Two of the most common holly plants are the American holly and the English holly. The holly is a distinctive evergreen plant, with glossy green, prickly scalloped leaves and bright red berries, which are not actual berries. The holly berry is a fruit with stones and is considered poisonous. While the berry is poisonous, Native Americans once boiled pine tops with the twigs of the holly plant to make a cough elixir.
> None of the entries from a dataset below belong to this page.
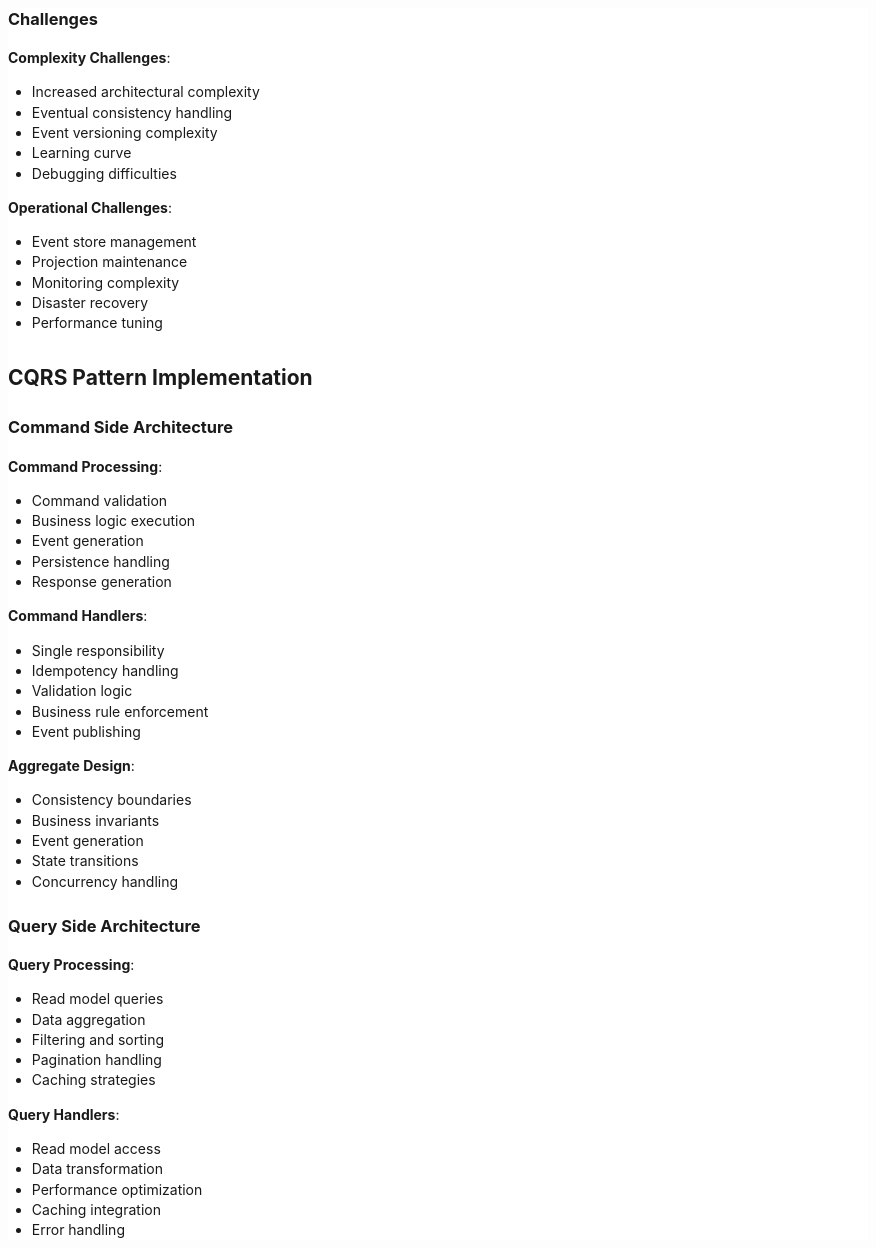 ### Challenges
**Complexity Challenges**:
- Increased architectural complexity
- Eventual consistency handling
- Event versioning complexity
- Learning curve
- Debugging difficulties

**Operational Challenges**:
- Event store management
- Projection maintenance
- Monitoring complexity
- Disaster recovery
- Performance tuning

## CQRS Pattern Implementation

### Command Side Architecture
**Command Processing**:
- Command validation
- Business logic execution
- Event generation
- Persistence handling
- Response generation

**Command Handlers**:
- Single responsibility
- Idempotency handling
- Validation logic
- Business rule enforcement
- Event publishing

**Aggregate Design**:
- Consistency boundaries
- Business invariants
- Event generation
- State transitions
- Concurrency handling

### Query Side Architecture
**Query Processing**:
- Read model queries
- Data aggregation
- Filtering and sorting
- Pagination handling
- Caching strategies

**Query Handlers**:
- Read model access
- Data transformation
- Performance optimization
- Caching integration
- Error handling
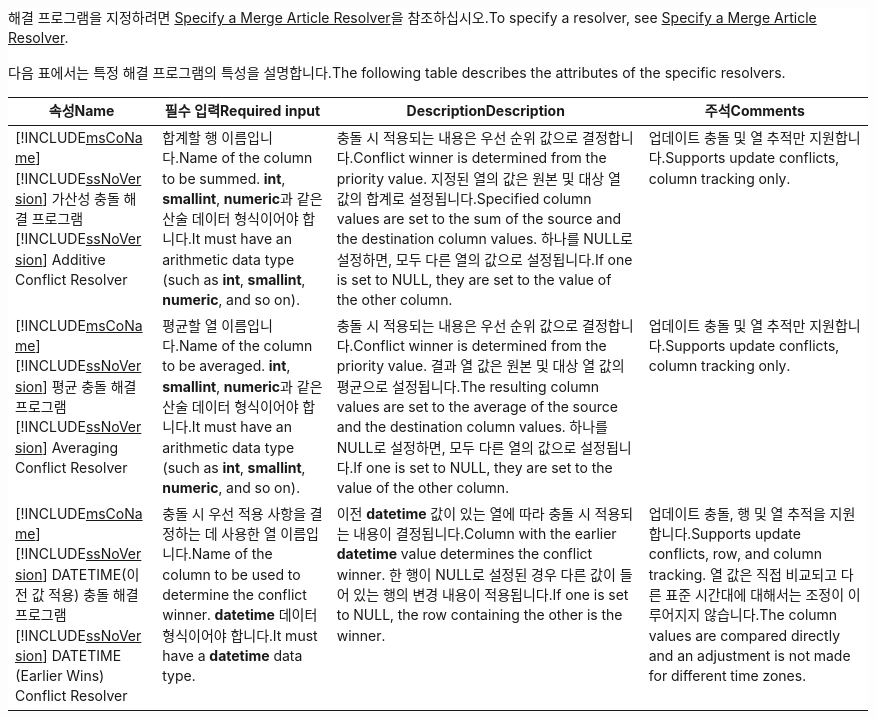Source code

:  <span data-ttu-id="056b3-109">해결 프로그램을 지정하려면 [Specify a Merge Article Resolver](../publish/specify-a-merge-article-resolver.md)을 참조하십시오.</span><span class="sxs-lookup"><span data-stu-id="056b3-109">To specify a resolver, see [Specify a Merge Article Resolver](../publish/specify-a-merge-article-resolver.md).</span></span>  
  
 <span data-ttu-id="056b3-110">다음 표에서는 특정 해결 프로그램의 특성을 설명합니다.</span><span class="sxs-lookup"><span data-stu-id="056b3-110">The following table describes the attributes of the specific resolvers.</span></span>  
  
|<span data-ttu-id="056b3-111">속성</span><span class="sxs-lookup"><span data-stu-id="056b3-111">Name</span></span>|<span data-ttu-id="056b3-112">필수 입력</span><span class="sxs-lookup"><span data-stu-id="056b3-112">Required input</span></span>|<span data-ttu-id="056b3-113">Description</span><span class="sxs-lookup"><span data-stu-id="056b3-113">Description</span></span>|<span data-ttu-id="056b3-114">주석</span><span class="sxs-lookup"><span data-stu-id="056b3-114">Comments</span></span>|  
|----------|--------------------|-----------------|--------------|  
|[!INCLUDE[msCoName](../../../includes/msconame-md.md)] <span data-ttu-id="056b3-115">[!INCLUDE[ssNoVersion](../../../includes/ssnoversion-md.md)] 가산성 충돌 해결 프로그램</span><span class="sxs-lookup"><span data-stu-id="056b3-115">[!INCLUDE[ssNoVersion](../../../includes/ssnoversion-md.md)] Additive Conflict Resolver</span></span>|<span data-ttu-id="056b3-116">합계할 행 이름입니다.</span><span class="sxs-lookup"><span data-stu-id="056b3-116">Name of the column to be summed.</span></span> <span data-ttu-id="056b3-117">**int**, **smallint**, **numeric**과 같은 산술 데이터 형식이어야 합니다.</span><span class="sxs-lookup"><span data-stu-id="056b3-117">It must have an arithmetic data type (such as **int**, **smallint**, **numeric**, and so on).</span></span>|<span data-ttu-id="056b3-118">충돌 시 적용되는 내용은 우선 순위 값으로 결정합니다.</span><span class="sxs-lookup"><span data-stu-id="056b3-118">Conflict winner is determined from the priority value.</span></span> <span data-ttu-id="056b3-119">지정된 열의 값은 원본 및 대상 열 값의 합계로 설정됩니다.</span><span class="sxs-lookup"><span data-stu-id="056b3-119">Specified column values are set to the sum of the source and the destination column values.</span></span> <span data-ttu-id="056b3-120">하나를 NULL로 설정하면, 모두 다른 열의 값으로 설정됩니다.</span><span class="sxs-lookup"><span data-stu-id="056b3-120">If one is set to NULL, they are set to the value of the other column.</span></span>|<span data-ttu-id="056b3-121">업데이트 충돌 및 열 추적만 지원합니다.</span><span class="sxs-lookup"><span data-stu-id="056b3-121">Supports update conflicts, column tracking only.</span></span>|  
|[!INCLUDE[msCoName](../../../includes/msconame-md.md)] <span data-ttu-id="056b3-122">[!INCLUDE[ssNoVersion](../../../includes/ssnoversion-md.md)] 평균 충돌 해결 프로그램</span><span class="sxs-lookup"><span data-stu-id="056b3-122">[!INCLUDE[ssNoVersion](../../../includes/ssnoversion-md.md)] Averaging Conflict Resolver</span></span>|<span data-ttu-id="056b3-123">평균할 열 이름입니다.</span><span class="sxs-lookup"><span data-stu-id="056b3-123">Name of the column to be averaged.</span></span> <span data-ttu-id="056b3-124">**int**, **smallint**, **numeric**과 같은 산술 데이터 형식이어야 합니다.</span><span class="sxs-lookup"><span data-stu-id="056b3-124">It must have an arithmetic data type (such as **int**, **smallint**, **numeric**, and so on).</span></span>|<span data-ttu-id="056b3-125">충돌 시 적용되는 내용은 우선 순위 값으로 결정합니다.</span><span class="sxs-lookup"><span data-stu-id="056b3-125">Conflict winner is determined from the priority value.</span></span> <span data-ttu-id="056b3-126">결과 열 값은 원본 및 대상 열 값의 평균으로 설정됩니다.</span><span class="sxs-lookup"><span data-stu-id="056b3-126">The resulting column values are set to the average of the source and the destination column values.</span></span> <span data-ttu-id="056b3-127">하나를 NULL로 설정하면, 모두 다른 열의 값으로 설정됩니다.</span><span class="sxs-lookup"><span data-stu-id="056b3-127">If one is set to NULL, they are set to the value of the other column.</span></span>|<span data-ttu-id="056b3-128">업데이트 충돌 및 열 추적만 지원합니다.</span><span class="sxs-lookup"><span data-stu-id="056b3-128">Supports update conflicts, column tracking only.</span></span>|  
|[!INCLUDE[msCoName](../../../includes/msconame-md.md)] <span data-ttu-id="056b3-129">[!INCLUDE[ssNoVersion](../../../includes/ssnoversion-md.md)] DATETIME(이전 값 적용) 충돌 해결 프로그램</span><span class="sxs-lookup"><span data-stu-id="056b3-129">[!INCLUDE[ssNoVersion](../../../includes/ssnoversion-md.md)] DATETIME (Earlier Wins) Conflict Resolver</span></span>|<span data-ttu-id="056b3-130">충돌 시 우선 적용 사항을 결정하는 데 사용한 열 이름입니다.</span><span class="sxs-lookup"><span data-stu-id="056b3-130">Name of the column to be used to determine the conflict winner.</span></span> <span data-ttu-id="056b3-131">**datetime** 데이터 형식이어야 합니다.</span><span class="sxs-lookup"><span data-stu-id="056b3-131">It must have a **datetime** data type.</span></span>|<span data-ttu-id="056b3-132">이전 **datetime** 값이 있는 열에 따라 충돌 시 적용되는 내용이 결정됩니다.</span><span class="sxs-lookup"><span data-stu-id="056b3-132">Column with the earlier **datetime** value determines the conflict winner.</span></span> <span data-ttu-id="056b3-133">한 행이 NULL로 설정된 경우 다른 값이 들어 있는 행의 변경 내용이 적용됩니다.</span><span class="sxs-lookup"><span data-stu-id="056b3-133">If one is set to NULL, the row containing the other is the winner.</span></span>|<span data-ttu-id="056b3-134">업데이트 충돌, 행 및 열 추적을 지원합니다.</span><span class="sxs-lookup"><span data-stu-id="056b3-134">Supports update conflicts, row, and column tracking.</span></span> <span data-ttu-id="056b3-135">열 값은 직접 비교되고 다른 표준 시간대에 대해서는 조정이 이루어지지 않습니다.</span><span class="sxs-lookup"><span data-stu-id="056b3-135">The column values are compared directly and an adjustment is not made for different time zones.</span></span>|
Holly plants are a popular ornamental landscaping plant. Although its leaves are prickly, the dense nature of the plant makes it ideal for hedges and for topiaries. Strategic pruning transforms the plant into a singular tree, reaching upwards some 30 to 50 feet, or into a hedge, with a span ranging from 8 to 15 feet. Yet, it is possible for the span of the American holly plant to reach 40 feet wide. It is a slow-growing plant and tolerates sea spray when planted along coastal regions. The red berries, which appear on the female plant, attract birds.
During the winter holidays a number of plants become favorites for decorating and inspiring the holiday spirit; these include the pine tree, poinsettia, mistletoe and the holly plant. Sprigs of holly provide holiday accents for floral arrangements and a festive dressing for the fireplace mantle or dining room table. Craft holly into wreaths or boughs, or use clippings from the plant to brighten the base of candle holders. When fashioned into a ring, the holly becomes festive headwear. The holly is a willing model for the artist drawing Christmas cards or painting holiday windows. Traditional Christmas postcards often feature a sprig of holly in each corner or a vine of holly around the card’s perimeter.
The wood of the holly plant has a tight grain and is extremely hard, which makes it valuable when making certain musical instruments, fine furniture and household items. If stained black, to make piano keys, it resembles African ebony wood. It provides material to make tool handles, ship models, brush and umbrella handles and fingerboards and pegs for violins. Wood block engraving, woodturning and inlay projects utilize wood from the holly plant. As a veneer, it creates a fine finish for furniture.